**TASK:** Please rewrite the data from its first line through the line that contains "Комплектующие для стеллажей", putting "Прилавки" wherever "Витрины" appears and keeping everything else unchanged.

(Beginning of EXTRACTED RECORDS)

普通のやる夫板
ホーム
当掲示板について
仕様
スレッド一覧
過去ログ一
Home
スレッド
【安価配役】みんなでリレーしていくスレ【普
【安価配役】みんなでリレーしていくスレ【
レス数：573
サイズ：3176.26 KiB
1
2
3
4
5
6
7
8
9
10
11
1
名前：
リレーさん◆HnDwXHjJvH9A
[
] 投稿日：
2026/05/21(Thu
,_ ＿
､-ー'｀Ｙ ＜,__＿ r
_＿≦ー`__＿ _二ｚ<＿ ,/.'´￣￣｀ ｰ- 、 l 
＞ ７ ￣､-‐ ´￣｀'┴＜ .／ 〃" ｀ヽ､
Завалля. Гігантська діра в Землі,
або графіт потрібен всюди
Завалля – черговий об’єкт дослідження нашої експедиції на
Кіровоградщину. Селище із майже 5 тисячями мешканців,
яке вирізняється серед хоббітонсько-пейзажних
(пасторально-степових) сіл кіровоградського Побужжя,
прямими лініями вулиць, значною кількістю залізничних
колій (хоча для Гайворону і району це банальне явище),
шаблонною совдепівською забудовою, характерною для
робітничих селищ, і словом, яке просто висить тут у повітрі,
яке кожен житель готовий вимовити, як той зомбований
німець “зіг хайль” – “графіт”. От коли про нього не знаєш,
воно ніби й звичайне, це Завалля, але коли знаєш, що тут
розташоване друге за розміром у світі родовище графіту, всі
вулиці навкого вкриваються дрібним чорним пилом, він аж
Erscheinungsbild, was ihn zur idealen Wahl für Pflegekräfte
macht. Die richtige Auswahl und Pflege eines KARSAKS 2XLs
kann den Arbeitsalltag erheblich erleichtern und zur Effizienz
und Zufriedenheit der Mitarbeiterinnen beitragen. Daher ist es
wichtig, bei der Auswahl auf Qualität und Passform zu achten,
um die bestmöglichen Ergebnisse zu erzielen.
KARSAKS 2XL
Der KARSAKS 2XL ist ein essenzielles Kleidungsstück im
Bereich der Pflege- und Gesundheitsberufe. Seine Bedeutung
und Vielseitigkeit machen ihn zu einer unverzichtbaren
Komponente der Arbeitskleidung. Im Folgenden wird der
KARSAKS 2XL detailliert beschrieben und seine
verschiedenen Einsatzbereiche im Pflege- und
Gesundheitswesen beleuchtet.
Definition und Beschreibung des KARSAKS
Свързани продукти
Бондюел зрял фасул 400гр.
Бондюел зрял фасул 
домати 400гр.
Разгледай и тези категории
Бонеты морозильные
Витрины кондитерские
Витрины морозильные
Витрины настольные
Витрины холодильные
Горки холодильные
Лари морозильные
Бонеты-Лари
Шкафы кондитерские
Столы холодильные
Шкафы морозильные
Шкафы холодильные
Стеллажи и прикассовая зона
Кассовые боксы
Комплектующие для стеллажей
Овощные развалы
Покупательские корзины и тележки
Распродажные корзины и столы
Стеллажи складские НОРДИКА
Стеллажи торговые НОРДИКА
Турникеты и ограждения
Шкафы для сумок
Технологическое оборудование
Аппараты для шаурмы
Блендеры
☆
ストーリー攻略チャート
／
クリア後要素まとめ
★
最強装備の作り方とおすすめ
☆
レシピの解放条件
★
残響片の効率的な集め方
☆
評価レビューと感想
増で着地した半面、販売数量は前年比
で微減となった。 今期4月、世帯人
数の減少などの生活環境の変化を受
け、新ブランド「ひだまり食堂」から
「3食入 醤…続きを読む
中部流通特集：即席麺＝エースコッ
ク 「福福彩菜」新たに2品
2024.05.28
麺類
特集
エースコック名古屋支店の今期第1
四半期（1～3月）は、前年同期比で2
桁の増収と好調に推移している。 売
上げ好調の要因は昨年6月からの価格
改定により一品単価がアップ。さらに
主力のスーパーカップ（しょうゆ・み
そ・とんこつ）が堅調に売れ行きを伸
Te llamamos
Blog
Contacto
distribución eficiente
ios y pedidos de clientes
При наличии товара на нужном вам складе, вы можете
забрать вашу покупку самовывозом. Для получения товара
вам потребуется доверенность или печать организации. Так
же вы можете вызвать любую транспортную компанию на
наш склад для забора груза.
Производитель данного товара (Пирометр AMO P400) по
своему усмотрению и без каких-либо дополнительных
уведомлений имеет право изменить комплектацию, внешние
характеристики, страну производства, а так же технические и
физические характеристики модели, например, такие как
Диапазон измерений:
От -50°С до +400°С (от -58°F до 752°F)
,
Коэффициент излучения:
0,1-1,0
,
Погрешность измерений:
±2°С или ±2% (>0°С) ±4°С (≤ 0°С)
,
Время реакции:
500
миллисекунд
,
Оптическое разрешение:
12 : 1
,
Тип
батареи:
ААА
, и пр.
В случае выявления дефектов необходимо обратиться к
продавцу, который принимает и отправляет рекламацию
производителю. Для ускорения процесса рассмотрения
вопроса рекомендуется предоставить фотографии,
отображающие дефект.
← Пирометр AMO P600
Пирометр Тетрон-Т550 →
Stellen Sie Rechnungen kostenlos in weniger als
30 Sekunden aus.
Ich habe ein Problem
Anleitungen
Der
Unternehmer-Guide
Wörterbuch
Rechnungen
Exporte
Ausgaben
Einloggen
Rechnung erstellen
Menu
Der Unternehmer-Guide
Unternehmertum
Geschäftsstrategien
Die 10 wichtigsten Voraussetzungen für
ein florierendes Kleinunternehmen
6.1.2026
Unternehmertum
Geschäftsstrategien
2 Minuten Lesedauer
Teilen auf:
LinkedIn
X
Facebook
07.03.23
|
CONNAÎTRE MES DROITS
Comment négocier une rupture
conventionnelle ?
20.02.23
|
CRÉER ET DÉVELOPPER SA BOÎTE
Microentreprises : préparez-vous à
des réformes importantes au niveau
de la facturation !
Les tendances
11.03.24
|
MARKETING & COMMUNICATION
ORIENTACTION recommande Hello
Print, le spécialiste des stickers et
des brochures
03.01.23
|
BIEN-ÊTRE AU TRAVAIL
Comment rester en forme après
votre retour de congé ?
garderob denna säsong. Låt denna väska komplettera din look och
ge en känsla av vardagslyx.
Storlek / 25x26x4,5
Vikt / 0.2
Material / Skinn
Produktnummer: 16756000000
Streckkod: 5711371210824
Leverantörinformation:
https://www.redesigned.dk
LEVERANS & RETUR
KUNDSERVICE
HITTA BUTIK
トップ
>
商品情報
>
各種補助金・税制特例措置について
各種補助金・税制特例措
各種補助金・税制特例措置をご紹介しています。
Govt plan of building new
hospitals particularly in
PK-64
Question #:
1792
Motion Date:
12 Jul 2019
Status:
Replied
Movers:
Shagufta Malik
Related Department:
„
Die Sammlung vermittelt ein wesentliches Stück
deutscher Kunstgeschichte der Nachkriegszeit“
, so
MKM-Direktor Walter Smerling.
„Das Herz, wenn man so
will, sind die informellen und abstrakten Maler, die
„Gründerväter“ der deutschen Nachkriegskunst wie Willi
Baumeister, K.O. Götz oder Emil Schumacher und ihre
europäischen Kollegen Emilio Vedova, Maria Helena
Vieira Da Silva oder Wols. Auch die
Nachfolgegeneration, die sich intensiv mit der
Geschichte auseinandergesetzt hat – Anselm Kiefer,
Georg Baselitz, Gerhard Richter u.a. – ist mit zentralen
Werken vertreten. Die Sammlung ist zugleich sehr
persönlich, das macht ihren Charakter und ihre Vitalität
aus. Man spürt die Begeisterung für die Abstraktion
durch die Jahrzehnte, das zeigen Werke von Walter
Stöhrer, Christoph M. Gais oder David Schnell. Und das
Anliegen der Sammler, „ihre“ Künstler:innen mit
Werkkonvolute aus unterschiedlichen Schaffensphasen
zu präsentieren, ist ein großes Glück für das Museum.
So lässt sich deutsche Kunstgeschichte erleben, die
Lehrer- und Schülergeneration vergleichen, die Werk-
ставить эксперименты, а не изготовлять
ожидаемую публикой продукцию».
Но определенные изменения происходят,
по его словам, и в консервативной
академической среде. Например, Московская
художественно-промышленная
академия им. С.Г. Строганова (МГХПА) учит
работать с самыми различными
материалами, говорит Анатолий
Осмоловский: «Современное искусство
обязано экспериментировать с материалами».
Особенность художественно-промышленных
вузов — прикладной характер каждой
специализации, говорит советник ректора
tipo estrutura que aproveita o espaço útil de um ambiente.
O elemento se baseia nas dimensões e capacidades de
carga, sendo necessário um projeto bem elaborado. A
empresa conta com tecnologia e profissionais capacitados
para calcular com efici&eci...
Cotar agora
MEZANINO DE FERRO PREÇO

(End of EXTRACTED RECORDS)

**SOLUTION FOR THIS TASK:**
普通のやる夫板
ホーム
当掲示板について
仕様
スレッド一覧
過去ログ一
Home
スレッド
【安価配役】みんなでリレーしていくスレ【普
【安価配役】みんなでリレーしていくスレ【
レス数：573
サイズ：3176.26 KiB
1
2
3
4
5
6
7
8
9
10
11
1
名前：
リレーさん◆HnDwXHjJvH9A
[
] 投稿日：
2026/05/21(Thu
,_ ＿
､-ー'｀Ｙ ＜,__＿ r
_＿≦ー`__＿ _二ｚ<＿ ,/.'´￣￣｀ ｰ- 、 l 
＞ ７ ￣､-‐ ´￣｀'┴＜ .／ 〃" ｀ヽ､
Завалля. Гігантська діра в Землі,
або графіт потрібен всюди
Завалля – черговий об’єкт дослідження нашої експедиції на
Кіровоградщину. Селище із майже 5 тисячями мешканців,
яке вирізняється серед хоббітонсько-пейзажних
(пасторально-степових) сіл кіровоградського Побужжя,
прямими лініями вулиць, значною кількістю залізничних
колій (хоча для Гайворону і району це банальне явище),
шаблонною совдепівською забудовою, характерною для
робітничих селищ, і словом, яке просто висить тут у повітрі,
яке кожен житель готовий вимовити, як той зомбований
німець “зіг хайль” – “графіт”. От коли про нього не знаєш,
воно ніби й звичайне, це Завалля, але коли знаєш, що тут
розташоване друге за розміром у світі родовище графіту, всі
вулиці навкого вкриваються дрібним чорним пилом, він аж
Erscheinungsbild, was ihn zur idealen Wahl für Pflegekräfte
macht. Die richtige Auswahl und Pflege eines KARSAKS 2XLs
kann den Arbeitsalltag erheblich erleichtern und zur Effizienz
und Zufriedenheit der Mitarbeiterinnen beitragen. Daher ist es
wichtig, bei der Auswahl auf Qualität und Passform zu achten,
um die bestmöglichen Ergebnisse zu erzielen.
KARSAKS 2XL
Der KARSAKS 2XL ist ein essenzielles Kleidungsstück im
Bereich der Pflege- und Gesundheitsberufe. Seine Bedeutung
und Vielseitigkeit machen ihn zu einer unverzichtbaren
Komponente der Arbeitskleidung. Im Folgenden wird der
KARSAKS 2XL detailliert beschrieben und seine
verschiedenen Einsatzbereiche im Pflege- und
Gesundheitswesen beleuchtet.
Definition und Beschreibung des KARSAKS
Свързани продукти
Бондюел зрял фасул 400гр.
Бондюел зрял фасул 
домати 400гр.
Разгледай и тези категории
Бонеты морозильные
Прилавки кондитерские
Прилавки морозильные
Прилавки настольные
Прилавки холодильные
Горки холодильные
Лари морозильные
Бонеты-Лари
Шкафы кондитерские
Столы холодильные
Шкафы морозильные
Шкафы холодильные
Стеллажи и прикассовая зона
Кассовые боксы
Комплектующие для стеллажей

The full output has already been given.